A customer has just informed me she will be shoeing her horse because barefoot doesn´t work for him. Over the phone she told me how it´s been 10 months since he started on the barefoot road, having his shoes removed due to quarter cracks, and he still isn´t sound. I politely reminded her that he only began the barefoot road when I was called in 4 months ago, and advised her on the importance of changing the diet of her very over-weight horse, setting up her paddock so that he would move more, and also make use of the gravel track she conveniently already had situated in the middle of her barn area, and also started correctly trimming the horse to help his hooves find their natural balance and subsequently heal.
There are rules to going barefoot. They aren´t set on a whim. They are based on practice, experience, science and results.
Having been told to give the horse ad-lib hay, the client stuck to this for one week! I prepared her beforehand, explaining the horse will most likely eat far more than he previously did for the first 2 maybe 3 weeks, until he became accustomed to having ad-lib hay and the need to gorge himself, thinking each meal is "the last supper" becomes a thing of the past. I explained why horses don´t loose weight if you restrict their food. I explained all the other health reasons as to why all horses should have forage available 24/7. I didn´t just put it out there and walk away.
Even in a small paddock a track system can be set up. Fortunately this lady already had lots of hot tape and posts and I explained, even did a drawing, how, with a few simple moves the paddock could be set up with a small circuit, hay placed at various points - furthest from water, and the horse WOULD travel around this. Thus serving the purpose to a, loose weight, b, assist in the transition of his hooves, and c, provide him with something to do all day. When that wasn´t forthcoming - because the ground was too hard to set the posts in new positions (nothing a bucket of water wouldn´t resolve!) I said ´ride´. He has boots. Put them on and ride. But as time goes by start removing the boots after x number of minutes and then continue so that he builds up callous, sole depth etc. This, apparently, was too much of a kerfuffle! So lunge him! Just anything to get him moving. I was promised, 4 weeks ago, this would happen. He would be lunged 5 days a week. Now, I loathe lunging - free lunging at least gives the horse some feeling that he has a say in the matter - but needs must. I was getting desperate to help this boy - A very lovely young boy, who has already had a bad bout of laminitis a couple of years earlier and had sub-clinical laminitis when I first saw him, as well as the quarter cracks and extremely contracted heels.
Maybe you don´t agree with the rules, or you don´t understand them, or you think they don´t apply to you or your horse.

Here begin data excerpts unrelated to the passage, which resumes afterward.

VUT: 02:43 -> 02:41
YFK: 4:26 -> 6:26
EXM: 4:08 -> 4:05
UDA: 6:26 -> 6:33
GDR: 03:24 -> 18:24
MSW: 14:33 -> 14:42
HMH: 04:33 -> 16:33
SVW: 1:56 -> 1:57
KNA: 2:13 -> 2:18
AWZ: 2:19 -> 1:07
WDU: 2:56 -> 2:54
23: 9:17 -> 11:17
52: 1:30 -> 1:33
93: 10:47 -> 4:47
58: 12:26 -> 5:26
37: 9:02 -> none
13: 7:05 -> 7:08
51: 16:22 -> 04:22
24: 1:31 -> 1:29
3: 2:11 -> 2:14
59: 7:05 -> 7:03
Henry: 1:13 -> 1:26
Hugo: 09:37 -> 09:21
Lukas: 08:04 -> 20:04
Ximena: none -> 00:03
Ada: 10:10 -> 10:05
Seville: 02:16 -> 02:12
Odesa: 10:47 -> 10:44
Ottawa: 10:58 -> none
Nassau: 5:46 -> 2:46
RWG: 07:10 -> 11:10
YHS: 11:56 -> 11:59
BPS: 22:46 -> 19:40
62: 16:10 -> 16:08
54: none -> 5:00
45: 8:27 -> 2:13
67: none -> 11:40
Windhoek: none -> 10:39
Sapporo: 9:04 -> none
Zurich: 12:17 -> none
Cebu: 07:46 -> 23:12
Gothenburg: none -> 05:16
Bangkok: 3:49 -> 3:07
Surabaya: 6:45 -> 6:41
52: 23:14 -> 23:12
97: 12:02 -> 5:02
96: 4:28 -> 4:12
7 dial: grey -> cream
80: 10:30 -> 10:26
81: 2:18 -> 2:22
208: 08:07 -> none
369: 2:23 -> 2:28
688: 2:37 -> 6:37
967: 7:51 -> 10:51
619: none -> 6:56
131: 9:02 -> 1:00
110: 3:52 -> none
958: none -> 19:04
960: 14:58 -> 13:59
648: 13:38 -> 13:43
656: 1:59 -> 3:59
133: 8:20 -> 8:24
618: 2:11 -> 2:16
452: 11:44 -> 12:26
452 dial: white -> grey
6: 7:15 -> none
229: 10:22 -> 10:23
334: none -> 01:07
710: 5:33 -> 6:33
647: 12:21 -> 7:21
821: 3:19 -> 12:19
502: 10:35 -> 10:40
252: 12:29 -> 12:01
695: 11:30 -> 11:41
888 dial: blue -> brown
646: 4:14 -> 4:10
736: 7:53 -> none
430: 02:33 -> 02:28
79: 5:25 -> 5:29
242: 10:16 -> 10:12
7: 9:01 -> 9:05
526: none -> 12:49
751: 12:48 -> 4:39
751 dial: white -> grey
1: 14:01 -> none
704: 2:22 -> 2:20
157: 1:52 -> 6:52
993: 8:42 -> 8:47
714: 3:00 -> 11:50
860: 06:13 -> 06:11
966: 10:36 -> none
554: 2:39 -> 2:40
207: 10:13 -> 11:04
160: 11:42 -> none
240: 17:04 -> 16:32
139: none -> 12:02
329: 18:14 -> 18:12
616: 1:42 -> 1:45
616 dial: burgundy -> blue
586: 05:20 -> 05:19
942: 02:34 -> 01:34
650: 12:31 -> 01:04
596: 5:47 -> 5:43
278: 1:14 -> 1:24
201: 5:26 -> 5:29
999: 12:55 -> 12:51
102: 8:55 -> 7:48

But if you don´t follow them, don´t come crying to me that barefoot doesn´t work. It IS NOT the barefoot protocol that is not working.
It´s not long since that I wrote on this subject, but having spent all day in mourning for that poor horse I had to bleat. He will have to continue to suffer in silence - all for the sake of a few easy changes! My frustration levels are on overload, off the scale. The lady is not stupid, she is very gentle and kind and has a big heart, but is clearly stone deaf when it comes to the needs of her horse. Just as you would attend physiotherapy after muscle or bone damage, your horse needs his physio to recover from hoof (And for sure body) ailments. Just as you would heed the medics dietary advise and exercise regime and take the time it takes to recover from an "illness", your horse also needs to be granted this time to heal.